Saturday, February 24, 2007

March 11, 2007

See You Sundays!

Read: Luke 10:38-42

This devotion was actually written as my devotion for the 2005 UMW Christmas dinner, but when I ran across it when cleaning a couple of weeks ago, I realized that Christmas time does not always have the monopoly on stress and chaos. So when Charlie started asking for devotions, I thought I might share it with those who are feeling a little crazy AFTER Christmas too. Here it is ... and hope to see you Sundays!

Laurie Stowell

As schedules started getting busy, even before Thanksgiving, I kept telling myself, take it easy, don’t get stressed and think about saying “no” or let those less important things go - unmade, or unattended....

But here we are, in the middle of it all, wondering if we will make it through and we keep hearing “Remember, Jesus is the reason for the season”... but that doesn’t seem to calm my worries ... this is when I know I need Sunday mornings. I need Music Sunday; I need to watch the kids anxious to light the next Advent candle.

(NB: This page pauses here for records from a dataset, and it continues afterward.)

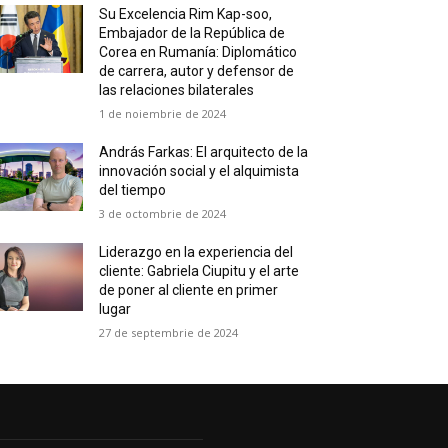
Su Excelencia Rim Kap-soo,
Embajador de la República de
Corea en Rumanía: Diplomático
de carrera, autor y defensor de
las relaciones bilaterales
1 de noiembrie de 2024
András Farkas: El arquitecto de la
innovación social y el alquimista
del tiempo
3 de octombrie de 2024
Liderazgo en la experiencia del
cliente: Gabriela Ciupitu y el arte
de poner al cliente en primer
lugar
27 de septembrie de 2024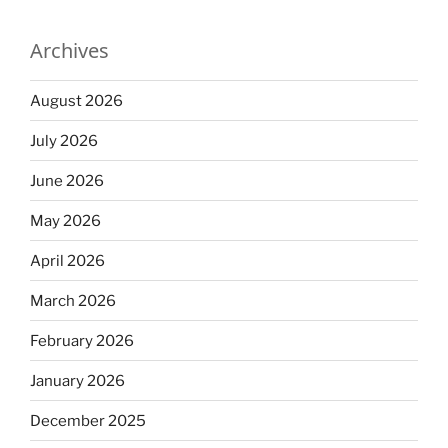
Archives
August 2026
July 2026
June 2026
May 2026
April 2026
March 2026
February 2026
January 2026
December 2025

I need the weekly reinforcement, the fellowship with church family. I need Sunday morning to refresh for the week so that I can happily meet each task with a renewed spirit of the season.

I found a poem by Helen Steiner Rice that helped me focus on the reason ... it is called “So Swift the Way! So Short the Day!”

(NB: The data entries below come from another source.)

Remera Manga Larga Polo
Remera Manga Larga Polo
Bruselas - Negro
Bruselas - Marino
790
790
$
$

In this fast-moving world of turmoil and tension,
With problems and troubles, too many to mention,
Our days are so crowded and our hours are so few,
There’s so little time and so much to do....

We are pressured and pushed until we are “dizzy,”
There’s never a minute we’re not “crazily busy,”
And sometimes we wonder as we rush through the day –
Does God really want us to hurry this way?

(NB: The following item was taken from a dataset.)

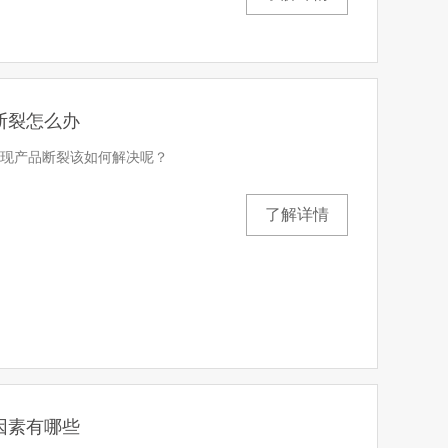
断裂怎么办
现产品断裂该如何解决呢？
了解详情
因素有哪些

Why are we impatient and continually vexed,
And often bewildered, disturbed and perplexed?
Perhaps we’re too busy with our own selfish seeking
To hear the dear Lord when He’s tenderly speaking...

We are working so tensely in our self-centered way,
We’ve no time for listening to what God has to say,
And hard as we work, at the end of the day
We know in our hearts we did not “pay our way” ...

But God in His mercy looks down on us all,
And though what we’ve done is so pitifully small,
He makes us feel welcome to kneel down and pray
For the chance to do better as we start a new day,

And life would be better if we learned to rely
On our Father in heaven without asking “why”...
And if we’d remember as we rush through the day,
“The Lord is our Shepherd and He’ll lead the way” ...

So don’t rush ahead in reckless endeavor,
Remember “He leadeth” and “Time is forever”!